--- SUPPLIED DATA ---

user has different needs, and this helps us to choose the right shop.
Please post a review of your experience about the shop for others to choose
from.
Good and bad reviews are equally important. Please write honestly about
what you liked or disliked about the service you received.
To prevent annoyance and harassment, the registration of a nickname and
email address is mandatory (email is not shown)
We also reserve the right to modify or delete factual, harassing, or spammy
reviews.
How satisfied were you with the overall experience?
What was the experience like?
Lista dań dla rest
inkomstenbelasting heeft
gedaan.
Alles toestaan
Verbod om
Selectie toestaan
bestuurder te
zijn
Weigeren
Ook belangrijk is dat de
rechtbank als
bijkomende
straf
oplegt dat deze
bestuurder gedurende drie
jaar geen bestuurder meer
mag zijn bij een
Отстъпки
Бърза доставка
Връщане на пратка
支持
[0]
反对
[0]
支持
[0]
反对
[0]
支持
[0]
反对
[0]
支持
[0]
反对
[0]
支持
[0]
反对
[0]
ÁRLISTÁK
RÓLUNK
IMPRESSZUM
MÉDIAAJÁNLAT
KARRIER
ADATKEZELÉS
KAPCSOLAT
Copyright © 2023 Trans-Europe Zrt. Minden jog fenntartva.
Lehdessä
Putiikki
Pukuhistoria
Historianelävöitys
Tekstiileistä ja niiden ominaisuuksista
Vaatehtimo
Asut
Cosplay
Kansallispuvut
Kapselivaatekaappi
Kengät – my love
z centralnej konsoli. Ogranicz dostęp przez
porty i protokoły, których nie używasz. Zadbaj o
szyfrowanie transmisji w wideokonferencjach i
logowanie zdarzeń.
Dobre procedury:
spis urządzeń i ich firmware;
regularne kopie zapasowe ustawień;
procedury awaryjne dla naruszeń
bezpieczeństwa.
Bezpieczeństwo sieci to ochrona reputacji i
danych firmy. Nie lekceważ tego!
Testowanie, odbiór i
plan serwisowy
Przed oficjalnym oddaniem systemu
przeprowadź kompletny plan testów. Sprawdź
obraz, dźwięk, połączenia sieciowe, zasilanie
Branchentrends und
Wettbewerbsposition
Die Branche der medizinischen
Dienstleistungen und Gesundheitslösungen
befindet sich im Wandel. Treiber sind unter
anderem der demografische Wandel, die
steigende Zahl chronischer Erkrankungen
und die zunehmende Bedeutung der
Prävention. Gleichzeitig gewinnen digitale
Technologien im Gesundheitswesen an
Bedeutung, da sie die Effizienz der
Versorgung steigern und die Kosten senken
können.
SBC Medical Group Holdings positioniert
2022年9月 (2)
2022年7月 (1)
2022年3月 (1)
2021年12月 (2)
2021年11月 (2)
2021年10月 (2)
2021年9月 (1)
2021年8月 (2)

---

Exact reproduction of the listing above is required.

user has different needs, and this helps us to choose the right shop.
Please post a review of your experience about the shop for others to choose
from.
Good and bad reviews are equally important. Please write honestly about
what you liked or disliked about the service you received.
To prevent annoyance and harassment, the registration of a nickname and
email address is mandatory (email is not shown)
We also reserve the right to modify or delete factual, harassing, or spammy
reviews.
How satisfied were you with the overall experience?
What was the experience like?
Lista dań dla rest
inkomstenbelasting heeft
gedaan.
Alles toestaan
Verbod om
Selectie toestaan
bestuurder te
zijn
Weigeren
Ook belangrijk is dat de
rechtbank als
bijkomende
straf
oplegt dat deze
bestuurder gedurende drie
jaar geen bestuurder meer
mag zijn bij een
Отстъпки
Бърза доставка
Връщане на пратка
支持
[0]
反对
[0]
支持
[0]
反对
[0]
支持
[0]
反对
[0]
支持
[0]
反对
[0]
支持
[0]
反对
[0]
ÁRLISTÁK
RÓLUNK
IMPRESSZUM
MÉDIAAJÁNLAT
KARRIER
ADATKEZELÉS
KAPCSOLAT
Copyright © 2023 Trans-Europe Zrt. Minden jog fenntartva.
Lehdessä
Putiikki
Pukuhistoria
Historianelävöitys
Tekstiileistä ja niiden ominaisuuksista
Vaatehtimo
Asut
Cosplay
Kansallispuvut
Kapselivaatekaappi
Kengät – my love
z centralnej konsoli. Ogranicz dostęp przez
porty i protokoły, których nie używasz. Zadbaj o
szyfrowanie transmisji w wideokonferencjach i
logowanie zdarzeń.
Dobre procedury:
spis urządzeń i ich firmware;
regularne kopie zapasowe ustawień;
procedury awaryjne dla naruszeń
bezpieczeństwa.
Bezpieczeństwo sieci to ochrona reputacji i
danych firmy. Nie lekceważ tego!
Testowanie, odbiór i
plan serwisowy
Przed oficjalnym oddaniem systemu
przeprowadź kompletny plan testów. Sprawdź
obraz, dźwięk, połączenia sieciowe, zasilanie
Branchentrends und
Wettbewerbsposition
Die Branche der medizinischen
Dienstleistungen und Gesundheitslösungen
befindet sich im Wandel. Treiber sind unter
anderem der demografische Wandel, die
steigende Zahl chronischer Erkrankungen
und die zunehmende Bedeutung der
Prävention. Gleichzeitig gewinnen digitale
Technologien im Gesundheitswesen an
Bedeutung, da sie die Effizienz der
Versorgung steigern und die Kosten senken
können.
SBC Medical Group Holdings positioniert
2022年9月 (2)
2022年7月 (1)
2022年3月 (1)
2021年12月 (2)
2021年11月 (2)
2021年10月 (2)
2021年9月 (1)
2021年8月 (2)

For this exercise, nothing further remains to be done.